People buy the last remaining groceries at a Finnish PRISMA store as they know the store will close soon, in St. Petersburg, Russia, Tuesday, March 15, 2022. – Copyright AP/Copyright 2022 The Associated Press. All rights reserved
Russia’s economy has been “catastrophically crippled” by western sanctions and the mass exodus of international companies, according to a Yale University study.
The research — which the authors say is the “first comprehensive” analysis of the Russian economy — found that since the start of the Ukraine war, Russia has taken a devastating hit across multiple metrics.
“Russia has lost companies representing ~40% of its GDP, reversing nearly all of three decades worth of foreign investment,” write researchers at the Yale School of Management, adding that this situation has been worsened by an “unprecedented” capital and population flight.
More than 1,000 companies have curtailed their operations in Russia or exited the country entirely since the start of the Ukraine war, across almost every industry from fashion to finance.
Yale’s research, which was published on 20 July, says the international sanctions have “irrevocably deteriorated” Russia’s exports and that imports into the country have “largely collapsed.”
This has led to “widespread supply shortages” inside Russia and caused domestic production, which relies on imports across all industries, to grind to a halt.
“Despite Putin’s delusions of self-sufficiency and import substitution, Russian domestic production has come to a complete standstill with no capacity to replace lost businesses, products and talent; the hollowing out of Russia’s domestic innovation and production base has led to soaring prices and consumer angst,” writes the Yale team.
Russia’s status as a leading commodity exporter has also been dealt a blow, according to researchers.
“Russia’s strategic positioning as a commodities exporter has irrevocably deteriorated, as it now deals from a position of weakness with the loss of its erstwhile main markets, and faces steep challenges executing a ‘pivot to Asia’ with non-fungible exports such as piped gas,” they write.
Energy revenue represents 60% of total Russian government revenue, meaning commodity exports are far more important to Russia than the rest of the world.
The five authors of the study note that their findings challenge growing claims that sanctions are hurting the West more than Moscow.
They write: “As the Russian invasion of Ukraine enters into its fifth month, a common narrative has emerged that the unity of the world in standing up to Russia has somehow devolved into a “war of economic attrition which is taking its toll on the west”, given the supposed “resilience” and even “prosperity” of the Russian economy.”
After the West slapped sanctions on Russia following its invasion of Ukraine in February, energy and food prices have spiked across the world.

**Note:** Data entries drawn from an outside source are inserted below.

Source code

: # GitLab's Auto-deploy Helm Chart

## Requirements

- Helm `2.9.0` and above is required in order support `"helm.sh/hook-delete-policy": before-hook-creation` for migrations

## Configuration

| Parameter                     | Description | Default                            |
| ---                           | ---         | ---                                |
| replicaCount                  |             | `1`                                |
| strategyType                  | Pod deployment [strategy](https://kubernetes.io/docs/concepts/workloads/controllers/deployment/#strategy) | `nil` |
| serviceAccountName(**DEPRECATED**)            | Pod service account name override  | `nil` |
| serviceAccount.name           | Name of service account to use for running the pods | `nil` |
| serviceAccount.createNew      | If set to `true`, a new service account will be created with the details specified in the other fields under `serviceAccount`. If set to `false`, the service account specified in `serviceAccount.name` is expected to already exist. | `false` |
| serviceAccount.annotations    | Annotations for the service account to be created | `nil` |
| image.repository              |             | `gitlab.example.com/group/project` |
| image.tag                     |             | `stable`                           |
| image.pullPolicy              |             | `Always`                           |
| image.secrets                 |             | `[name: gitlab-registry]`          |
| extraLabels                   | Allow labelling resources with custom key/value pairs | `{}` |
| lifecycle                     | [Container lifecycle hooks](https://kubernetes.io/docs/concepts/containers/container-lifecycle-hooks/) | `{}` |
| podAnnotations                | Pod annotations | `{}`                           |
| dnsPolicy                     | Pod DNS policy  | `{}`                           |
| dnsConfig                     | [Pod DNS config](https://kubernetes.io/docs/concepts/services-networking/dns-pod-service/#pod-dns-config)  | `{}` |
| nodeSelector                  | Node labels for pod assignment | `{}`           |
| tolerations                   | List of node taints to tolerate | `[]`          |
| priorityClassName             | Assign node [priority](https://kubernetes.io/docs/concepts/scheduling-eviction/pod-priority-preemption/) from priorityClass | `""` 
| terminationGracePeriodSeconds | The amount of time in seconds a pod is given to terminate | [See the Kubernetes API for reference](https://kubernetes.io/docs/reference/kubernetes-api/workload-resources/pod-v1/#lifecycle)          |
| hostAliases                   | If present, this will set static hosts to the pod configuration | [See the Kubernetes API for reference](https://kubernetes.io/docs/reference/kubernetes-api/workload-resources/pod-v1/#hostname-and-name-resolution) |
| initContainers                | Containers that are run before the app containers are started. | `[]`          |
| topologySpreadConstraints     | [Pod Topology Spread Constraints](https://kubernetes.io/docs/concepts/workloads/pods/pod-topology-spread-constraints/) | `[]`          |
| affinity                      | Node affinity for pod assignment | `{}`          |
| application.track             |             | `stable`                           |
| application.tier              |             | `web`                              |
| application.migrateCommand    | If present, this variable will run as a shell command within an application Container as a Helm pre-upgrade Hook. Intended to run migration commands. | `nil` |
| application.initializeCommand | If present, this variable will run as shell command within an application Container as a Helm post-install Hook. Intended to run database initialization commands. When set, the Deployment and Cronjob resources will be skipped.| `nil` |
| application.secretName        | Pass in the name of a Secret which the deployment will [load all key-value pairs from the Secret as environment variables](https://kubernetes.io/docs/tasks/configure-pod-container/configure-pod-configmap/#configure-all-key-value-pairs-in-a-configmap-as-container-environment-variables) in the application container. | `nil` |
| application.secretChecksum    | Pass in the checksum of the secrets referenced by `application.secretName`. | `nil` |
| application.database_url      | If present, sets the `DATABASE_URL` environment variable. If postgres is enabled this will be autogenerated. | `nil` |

Some experts and politicians in the West have raised concerns about this fallout and suggested that sanctions are not affecting Russia enough to warrant the damage they are causing those who apply them.
One reason for this, claims the Yale School of Management, is that the Kremlin has “cherry-picked” its economic releases, “tossing out unfavourable metrics while releasing only those that are more favourable.”
Russia’s President Vladimir Putin has claimed that the barrage of western sanctions imposed against Russia over its invasion of neighbouring Ukraine has failed.
“The strategy of the economic blitz has failed” and instead led to a “deterioration of the economy in the West,” he said in April.
In the 118-page study, authors Jeffrey Sonnenfeld, Steven Tian, Franek Sokolowski, Michal Wyrebkowski, Mateusz Kasprowicz argued that the West must remain united in its strategy toward Russia and maintain the pressure of sanctions.
“There is no path out of economic oblivion for Russia as long as the allied countries remain unified in maintaining and increasing sanctions pressure against Russia,” they write.
Across the EU, there has been increasingly vocal criticism of the sanctions, with Hungary’s prime minister Viktor Orban calling for a new strategy.
“We are sitting in a car that has a puncture in all four tyres: it is absolutely clear that the war cannot be won in this way,” the ultra-nationalist said in July, as his country faces historically high inflation and a plummeting of its currency.
The study also said that Russian domestic financial markets, which reflect both present economic conditions and the future outlook for the country, are the worst performing markets in the entire world this year.
“By any metric and on any level, the Russian economy is reeling, and now is not the time to step on the brakes,” the authors added.